A vaccine against the deadly Hendra virus has been commercially launched.
The news was welcomed by the Australian Veterinary Association, which said it was a great day for the veterinary profession.
It recommended that all horses in Australia be vaccinated against the disease.
The vaccine, called Equivac HeV and launched by Pfizer Animal Health, has been fast-tracked by authorities and released under special conditions.
Only veterinarians who have completed an online training module managed by the manufacturer will be accredited to administer the vaccine.
The vaccine is a crucial breakthrough in the fight against the bat-borne virus, which is able to infect horses.
The virus is then able to make the jump from infected horses to humans. Four of the seven human cases have proven fatal. Three of the fatalities were veterinarians.

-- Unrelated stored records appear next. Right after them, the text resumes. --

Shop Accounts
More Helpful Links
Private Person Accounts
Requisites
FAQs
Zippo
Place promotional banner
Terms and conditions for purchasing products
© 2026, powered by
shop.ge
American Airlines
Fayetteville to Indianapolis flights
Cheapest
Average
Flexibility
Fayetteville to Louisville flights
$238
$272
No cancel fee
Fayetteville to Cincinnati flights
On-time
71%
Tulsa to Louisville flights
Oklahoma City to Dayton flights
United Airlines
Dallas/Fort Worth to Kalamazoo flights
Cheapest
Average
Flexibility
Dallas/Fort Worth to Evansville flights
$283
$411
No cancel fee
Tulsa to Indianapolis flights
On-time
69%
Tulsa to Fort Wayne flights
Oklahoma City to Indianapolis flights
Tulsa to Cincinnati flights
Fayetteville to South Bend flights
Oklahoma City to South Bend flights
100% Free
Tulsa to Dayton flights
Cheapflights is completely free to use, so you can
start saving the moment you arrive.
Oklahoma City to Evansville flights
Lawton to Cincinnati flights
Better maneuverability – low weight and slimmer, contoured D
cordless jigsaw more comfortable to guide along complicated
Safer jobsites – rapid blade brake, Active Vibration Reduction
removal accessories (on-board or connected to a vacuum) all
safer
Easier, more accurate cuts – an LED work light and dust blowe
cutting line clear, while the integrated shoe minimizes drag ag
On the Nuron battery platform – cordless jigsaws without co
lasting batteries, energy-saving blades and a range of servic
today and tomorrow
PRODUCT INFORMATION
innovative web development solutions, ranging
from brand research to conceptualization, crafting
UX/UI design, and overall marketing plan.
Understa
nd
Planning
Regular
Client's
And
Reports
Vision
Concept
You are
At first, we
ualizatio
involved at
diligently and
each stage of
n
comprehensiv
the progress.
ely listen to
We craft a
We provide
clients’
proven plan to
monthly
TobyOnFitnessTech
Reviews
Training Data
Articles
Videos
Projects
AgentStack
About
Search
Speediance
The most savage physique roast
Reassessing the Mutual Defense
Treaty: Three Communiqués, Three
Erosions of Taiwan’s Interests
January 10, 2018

The disease was first identified in 1994 in the Brisbane suburb of Hendra, when horse trainer Vic Rail became the first fatality.
Since then, the virus is known to have killed 81 horses – nine of them this year.
Fruit bats, known as flying foxes, are the natural hosts of the virus.
It is thought that Hendra virus is transmitted to horses through feed contaminated with fruit bat urine, faeces or body fluids.
Hendra virus can be spread from horse to horse and from horse to human through close contact with respiratory secretions and/or blood from an infected horse.
All horses who test positive to the virus are euthanized.
Symptoms include fever, nasal discharge, clumsiness or difficulty walking, muscle twitching, increased breathing rate or difficulty breathing, and poor appetite.
The virus is considered a vital step in trying to break the cycle of infection that puts humans potentially exposed to infected horses at risk.
In all, about 60 researchers contributed to the development of the vaccine.
Australian Veterinary Association president Dr Ben Gardiner said the organisation was thrilled at the release of the vaccine.
“This will make a real difference to protect horses, but also to protect people against this deadly virus,” he said.
“Given that most of the people who have become infected were working in veterinary practice at the time, this really is a great day for the veterinary profession.
“But it’s also a great day for horses and their owners and handlers, and it’s a great day for Australian veterinary research to have developed a vaccine against this deadly virus here in Australia.”
Hendra virus has dramatically changed the life of vets working with horses, because the signs of infection in a horse can be extremely varied and are similar to a wide range of other conditions.
“We recommend that all horses should be vaccinated against Hendra virus, especially in the known higher-risk areas,” he said.
“This will protect the horses, but more importantly protect vets and other people in contact with horses. From a vet’s perspective, this is very much a workplace health and safety issue,” Gardiner said.
The highest risk areas in Queensland and New South Wales will have access to the vaccine first, but horses travel around Australia regularly, and antibodies have been found in flying foxes in all parts of the country.
“That’s why the Australian Veterinary Association recommends that all horses are eventually vaccinated for Hendra virus,” Gardiner said.
“Finally, the risk of being confronted with a Hendra virus infected horse will not disappear in a hurry, so horse handlers and vets still need to be very careful around sick horses, remembering to practise good hygiene and to wear appropriate personal protective equipment.”